> [Saved data entries]
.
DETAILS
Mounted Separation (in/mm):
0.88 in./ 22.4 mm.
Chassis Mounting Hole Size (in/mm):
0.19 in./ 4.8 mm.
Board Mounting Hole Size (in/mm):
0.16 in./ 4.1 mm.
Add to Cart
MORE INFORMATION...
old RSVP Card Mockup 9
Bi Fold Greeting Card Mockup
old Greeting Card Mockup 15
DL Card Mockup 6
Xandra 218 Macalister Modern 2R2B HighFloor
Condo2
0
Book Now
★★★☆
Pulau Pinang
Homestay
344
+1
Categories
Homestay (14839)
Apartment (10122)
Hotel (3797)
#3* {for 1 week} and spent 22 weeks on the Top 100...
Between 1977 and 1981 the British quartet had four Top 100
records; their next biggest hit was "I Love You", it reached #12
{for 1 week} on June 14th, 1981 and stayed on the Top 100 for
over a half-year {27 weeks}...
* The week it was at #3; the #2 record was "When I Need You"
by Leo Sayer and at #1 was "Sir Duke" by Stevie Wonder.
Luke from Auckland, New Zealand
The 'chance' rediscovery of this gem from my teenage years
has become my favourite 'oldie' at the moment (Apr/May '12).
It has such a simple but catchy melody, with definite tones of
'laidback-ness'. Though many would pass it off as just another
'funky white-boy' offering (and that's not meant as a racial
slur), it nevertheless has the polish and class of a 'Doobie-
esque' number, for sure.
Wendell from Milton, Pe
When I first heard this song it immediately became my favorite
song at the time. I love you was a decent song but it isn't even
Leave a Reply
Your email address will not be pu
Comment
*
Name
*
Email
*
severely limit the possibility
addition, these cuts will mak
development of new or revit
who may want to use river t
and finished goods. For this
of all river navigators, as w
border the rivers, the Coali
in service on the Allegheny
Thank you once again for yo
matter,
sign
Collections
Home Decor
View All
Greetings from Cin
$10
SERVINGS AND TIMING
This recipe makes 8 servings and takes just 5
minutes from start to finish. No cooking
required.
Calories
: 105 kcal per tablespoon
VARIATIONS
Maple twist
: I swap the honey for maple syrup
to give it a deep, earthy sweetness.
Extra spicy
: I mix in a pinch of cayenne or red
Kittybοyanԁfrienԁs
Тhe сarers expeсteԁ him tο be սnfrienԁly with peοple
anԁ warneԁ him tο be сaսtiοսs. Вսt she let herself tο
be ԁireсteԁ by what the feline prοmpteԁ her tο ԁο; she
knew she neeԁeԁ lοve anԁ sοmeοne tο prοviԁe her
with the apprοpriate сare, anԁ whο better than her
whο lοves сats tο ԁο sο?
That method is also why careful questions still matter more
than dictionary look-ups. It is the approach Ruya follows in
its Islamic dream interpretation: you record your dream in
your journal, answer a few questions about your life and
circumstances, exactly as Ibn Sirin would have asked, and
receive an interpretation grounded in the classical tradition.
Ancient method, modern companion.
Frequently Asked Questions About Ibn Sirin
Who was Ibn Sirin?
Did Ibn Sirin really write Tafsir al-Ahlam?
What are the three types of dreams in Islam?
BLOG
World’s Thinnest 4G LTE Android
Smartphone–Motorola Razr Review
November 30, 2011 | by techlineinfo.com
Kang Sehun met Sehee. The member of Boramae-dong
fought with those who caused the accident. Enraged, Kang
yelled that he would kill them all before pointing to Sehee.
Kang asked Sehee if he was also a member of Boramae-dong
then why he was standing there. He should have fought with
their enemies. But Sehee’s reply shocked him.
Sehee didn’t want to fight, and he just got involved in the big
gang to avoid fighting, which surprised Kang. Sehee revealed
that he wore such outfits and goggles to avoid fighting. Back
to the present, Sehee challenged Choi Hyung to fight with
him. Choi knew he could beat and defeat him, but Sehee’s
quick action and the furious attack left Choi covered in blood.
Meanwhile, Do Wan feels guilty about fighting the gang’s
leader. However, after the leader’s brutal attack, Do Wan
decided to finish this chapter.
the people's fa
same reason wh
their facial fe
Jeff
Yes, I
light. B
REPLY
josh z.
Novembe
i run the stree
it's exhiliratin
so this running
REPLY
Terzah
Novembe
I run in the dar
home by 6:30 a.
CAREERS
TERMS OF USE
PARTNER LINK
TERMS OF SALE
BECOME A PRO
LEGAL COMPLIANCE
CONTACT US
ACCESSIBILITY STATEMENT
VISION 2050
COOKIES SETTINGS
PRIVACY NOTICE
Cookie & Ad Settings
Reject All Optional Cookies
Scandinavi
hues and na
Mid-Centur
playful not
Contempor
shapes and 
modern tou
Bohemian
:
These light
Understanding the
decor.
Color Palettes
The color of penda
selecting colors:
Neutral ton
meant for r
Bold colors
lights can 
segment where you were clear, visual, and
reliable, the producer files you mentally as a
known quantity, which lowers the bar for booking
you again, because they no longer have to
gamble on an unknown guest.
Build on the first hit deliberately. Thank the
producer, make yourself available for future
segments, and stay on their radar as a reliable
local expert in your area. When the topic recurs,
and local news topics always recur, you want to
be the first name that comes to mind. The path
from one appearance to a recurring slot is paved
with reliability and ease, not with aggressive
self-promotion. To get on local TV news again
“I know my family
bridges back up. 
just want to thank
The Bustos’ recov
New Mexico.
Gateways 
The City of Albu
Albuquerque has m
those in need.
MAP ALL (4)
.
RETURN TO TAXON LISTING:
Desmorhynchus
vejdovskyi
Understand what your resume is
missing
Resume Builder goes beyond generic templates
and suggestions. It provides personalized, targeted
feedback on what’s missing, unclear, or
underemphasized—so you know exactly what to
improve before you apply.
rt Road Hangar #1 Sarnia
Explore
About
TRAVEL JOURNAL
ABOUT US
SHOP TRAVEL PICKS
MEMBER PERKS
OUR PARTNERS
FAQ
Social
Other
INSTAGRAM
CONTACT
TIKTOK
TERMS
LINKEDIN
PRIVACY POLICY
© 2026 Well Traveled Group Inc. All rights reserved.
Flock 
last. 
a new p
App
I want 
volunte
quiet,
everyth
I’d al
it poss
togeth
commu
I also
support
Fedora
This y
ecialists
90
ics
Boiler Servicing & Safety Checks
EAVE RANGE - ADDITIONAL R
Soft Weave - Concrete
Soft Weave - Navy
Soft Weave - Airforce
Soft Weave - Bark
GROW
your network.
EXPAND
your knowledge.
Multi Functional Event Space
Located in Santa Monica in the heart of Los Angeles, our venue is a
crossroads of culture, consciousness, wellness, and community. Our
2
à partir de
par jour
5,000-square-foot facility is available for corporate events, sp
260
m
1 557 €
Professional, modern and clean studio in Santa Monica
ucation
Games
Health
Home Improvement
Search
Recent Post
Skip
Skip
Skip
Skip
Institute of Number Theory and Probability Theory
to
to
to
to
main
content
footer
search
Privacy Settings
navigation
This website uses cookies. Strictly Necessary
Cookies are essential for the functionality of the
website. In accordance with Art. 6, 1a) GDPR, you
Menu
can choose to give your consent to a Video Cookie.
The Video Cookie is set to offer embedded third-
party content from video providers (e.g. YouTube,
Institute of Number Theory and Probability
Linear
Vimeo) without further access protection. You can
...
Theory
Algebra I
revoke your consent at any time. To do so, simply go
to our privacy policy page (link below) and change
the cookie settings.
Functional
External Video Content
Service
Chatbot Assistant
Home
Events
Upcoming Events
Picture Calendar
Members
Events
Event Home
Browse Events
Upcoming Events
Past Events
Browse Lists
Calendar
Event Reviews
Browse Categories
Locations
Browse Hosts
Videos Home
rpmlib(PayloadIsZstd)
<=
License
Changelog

> [JOB]
Arrange the data, from its start up to and including the line with "Homestay (14839)", as a Markdown table with a Row column for the row number and a Line column for the line. Leave out blank lines.

> [OUTPUT BELOW]
| Row | Line |
|---|---|
| 1 | . |
| 2 | DETAILS |
| 3 | Mounted Separation (in/mm): |
| 4 | 0.88 in./ 22.4 mm. |
| 5 | Chassis Mounting Hole Size (in/mm): |
| 6 | 0.19 in./ 4.8 mm. |
| 7 | Board Mounting Hole Size (in/mm): |
| 8 | 0.16 in./ 4.1 mm. |
| 9 | Add to Cart |
| 10 | MORE INFORMATION... |
| 11 | old RSVP Card Mockup 9 |
| 12 | Bi Fold Greeting Card Mockup |
| 13 | old Greeting Card Mockup 15 |
| 14 | DL Card Mockup 6 |
| 15 | Xandra 218 Macalister Modern 2R2B HighFloor |
| 16 | Condo2 |
| 17 | 0 |
| 18 | Book Now |
| 19 | ★★★☆ |
| 20 | Pulau Pinang |
| 21 | Homestay |
| 22 | 344 |
| 23 | +1 |
| 24 | Categories |
| 25 | Homestay (14839) |